▶ _Text excerpt_:
____
You might think that note-taking is a thing of the past, or just a studying technique for grade school kids or graduate students. However, note-taking is considered to be one of the most powerful driving forces behind work productivity today.
In a study completed by the University of Michigan , it was discovered that note-taking and “reviewing those notes . . . have a positive impact on student learning,” and allow said note-takers to score higher in tests, maintain higher recall, and exhibit overall synthesis success. Notes are serious business for your business — quite literally!
No matter what you’re taking them for, notes are some of the most important aspects of your professional career.
Well-recorded notes serve as reminders for tasks, daily itineraries, and more, while seamlessly integrating themselves into your daily routine. Notes are critical for guiding yourself and your team through the unique obstacles they face in meetings, projects, or even regular operations.
Here’s the thing about notes: they are only useful if you take them the right way. You may think you’re using your notes to the best degree possible, but odds are there’s just a little something missing from your usual note-taking regimen.
Done incorrectly, your paper scribbles will do little more than aggravate you and confuse your team. In the worst cases, they will possibly do both.
Here are 10 of the best tips for using notes that boost your personal and team productivity levels to new heights.
Before you can help your team survive, you need to learn how to help yourself thrive. Using notes to increase your personal work performance is simple and even fun to do. Check out these tips below for new techniques in the note-taking world.
1. Make Lists of Everything
It doesn’t matter if you’re planning on taking lunch an hour early or if you’re preparing to present a massive report in front of an audience: if you can write it down, do it!
Lists are excellent methods of organizing large amounts of information and help your brain identify patterns between subjects and topics. Make a point to jot down lists about things that are:
- Mentioned in meetings
- Said during phone calls or virtual conferences
- Punctuated in client or one-on-one meetings
This form of notetaking is perhaps the most timeless and easy to complete system ever. Simply write down a header with an all-inclusive subject and add related points in the space underneath.
Be sure that you leave space to add additional points over time, especially ones that may occur to you only after you’ve written the initial few points.
2. Hand Write The Important Things
There are thousands of digital note-taking apps available online today. Between tablets and smartphones and laptops, it seems that the more simplistic system of paper and pencil is going the way of the dinosaur.
However, research findings continue to indicate that handwritten notes provide the greatest amount of value to the writer possible.
Taking notes by hand provides better long-term comprehension, and will increase your work productivity in leaps and bounds. Technology can be useful at times, but when it comes to taking notes, it may harm your ability to focus and synthesize information properly. All that to say: do yourself and favor and take work notes by hand when you can.
Any notebook will do when it comes to working, right? Wrong.
Buying cheap or substandard notebooks will probably only hinder your handwriting experience rather than help it. Notebooks with durable covers, thick pages, and wide margins are ideal. For more brownie points, make the eco-friendly choice with a recycled paper notebook for maximum work and environmental efficiency.
3. Create Daily Itineraries
There’s a big difference between knowing what needs to get done and actually seeing what needs to be completed.
____
▶ _Data for processing_:
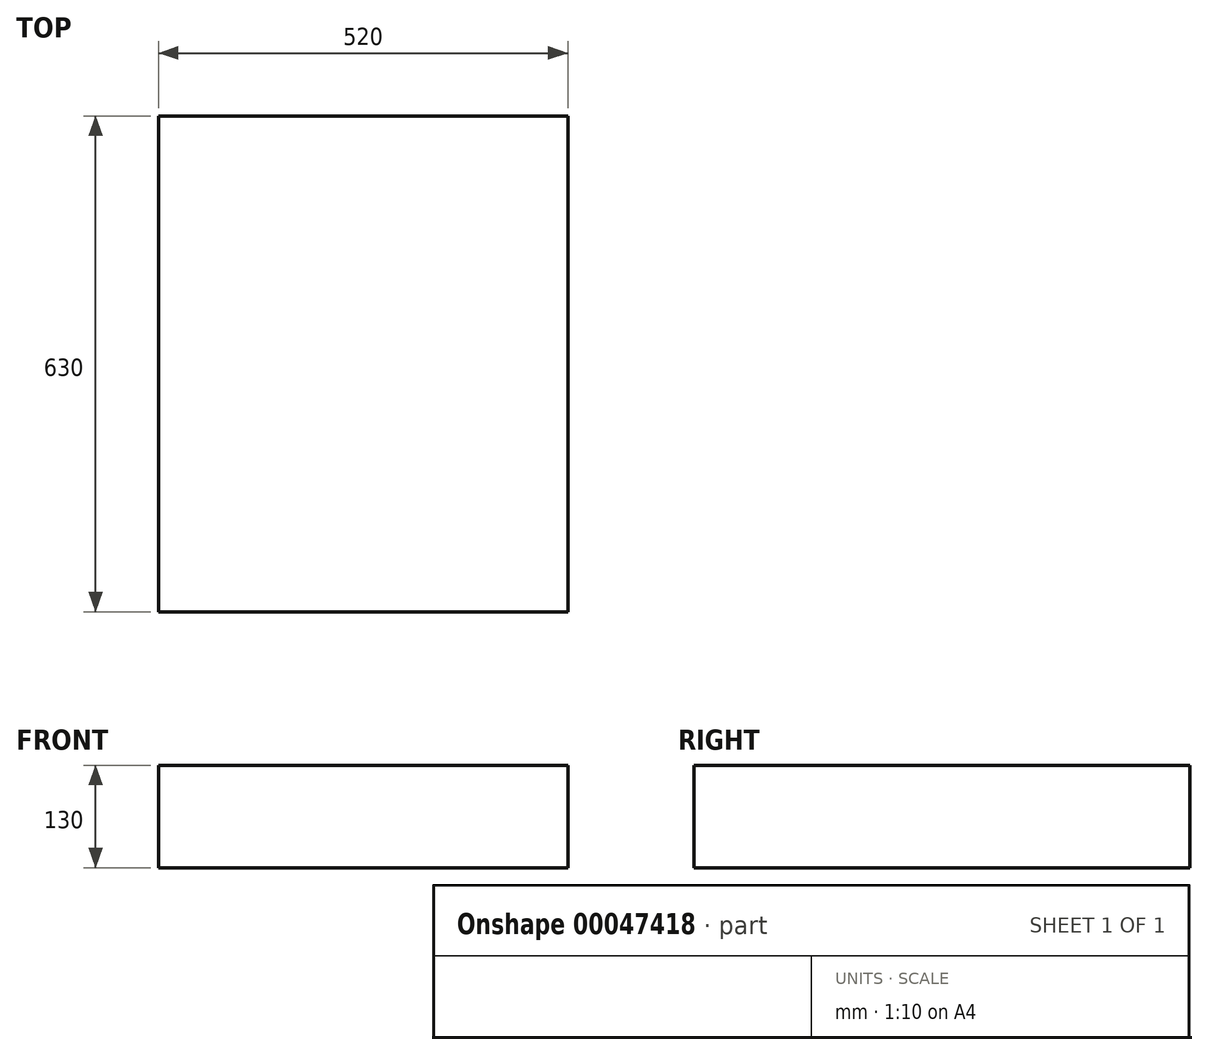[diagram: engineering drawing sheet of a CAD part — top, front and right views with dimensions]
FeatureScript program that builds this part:
annotation { "Feature Type Name" : "Feature", "Feature Type Description" : "" }
export const myFeature = defineFeature(function(context is Context, id is Id, definition is map)
    precondition{}
    {
        {
            var Q0;
            Q0=qCreatedBy(makeId("Top.planeOp"),FACE);
            var sketch = newSketch(context, id + "F0", { "sketchPlane" : qUnion([Q0])});
            skLineSegment(sketch, "E0.rect.bottom", {"start": v(315, 260) * mm, "end": v(-315, 260) * mm});
            skLineSegment(sketch, "E0.rect.top", {"start": v(315, -260) * mm, "end": v(-315, -260) * mm});
            skLineSegment(sketch, "E0.rect.left", {"start": v(315, 260) * mm, "end": v(315, -260) * mm});
            skLineSegment(sketch, "E0.rect.right", {"start": v(-315, 260) * mm, "end": v(-315, -260) * mm});
            skPoint(sketch, "E0.rect.middle", {"position": v(0, 0) * mm});
            skSolve(sketch);
        }
        {
            var Q0;
            Q0 = qSketchRegion(id + "F0", true);
            extrude(context, id + "F1", {"entities" : qUnion([Q0]), "depth" : 130 * mm});
        }
        {
            var Q0;
            Q0=makeQuery(id+"F1.opExtrude","SWEPT_BODY",BODY,{"disambiguationData":[OSD([sQuery(id+"F0.wireOp",EDGE,"E0.rect.bottom"),sQuery(id+"F0.wireOp",EDGE,"E0.rect.top"),sQuery(id+"F0.wireOp",EDGE,"E0.rect.left"),sQuery(id+"F0.wireOp",EDGE,"E0.rect.right")])]});
            var Q1;
            Q1=makeQuery(id+"F1.opExtrude","SWEPT_EDGE",EDGE,{"disambiguationData":[OSD([sQuery(id+"F0.wireOp",EDGE,"E0.rect.bottom"),sQuery(id+"F0.wireOp",EDGE,"E0.rect.left")])]});
            transform(context, id + "F2", {"entities" : qUnion([Q0]), "transformType" : TransformType.ROTATION, "transformAxis" : qUnion([Q1]), "angle" : 90 * degree, "makeCopy" : false});
        }
    });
____
▶ _Written instruction 1_:
In the text on note-taking, which notebook features are called ideal?
▶ _Written instruction 2_:
Reproduce the records from their start through the line containing "var sketch = newSketch(context, id", inclusive, changing "myFeature" to "boxFeature" and leaving everything else as it is. Omit the pictures from your answer.
The records bear no relation to the text on note-taking.

▶ _Exercise response 1_:
Durable covers, thick pages, and wide margins.

▶ _Exercise response 2_:
[diagram: engineering drawing sheet of a CAD part — top, front and right views with dimensions]
FeatureScript program that builds this part:
annotation { "Feature Type Name" : "Feature", "Feature Type Description" : "" }
export const boxFeature = defineFeature(function(context is Context, id is Id, definition is map)
    precondition{}
    {
        {
            var Q0;
            Q0=qCreatedBy(makeId("Top.planeOp"),FACE);
            var sketch = newSketch(context, id + "F0", { "sketchPlane" : qUnion([Q0])});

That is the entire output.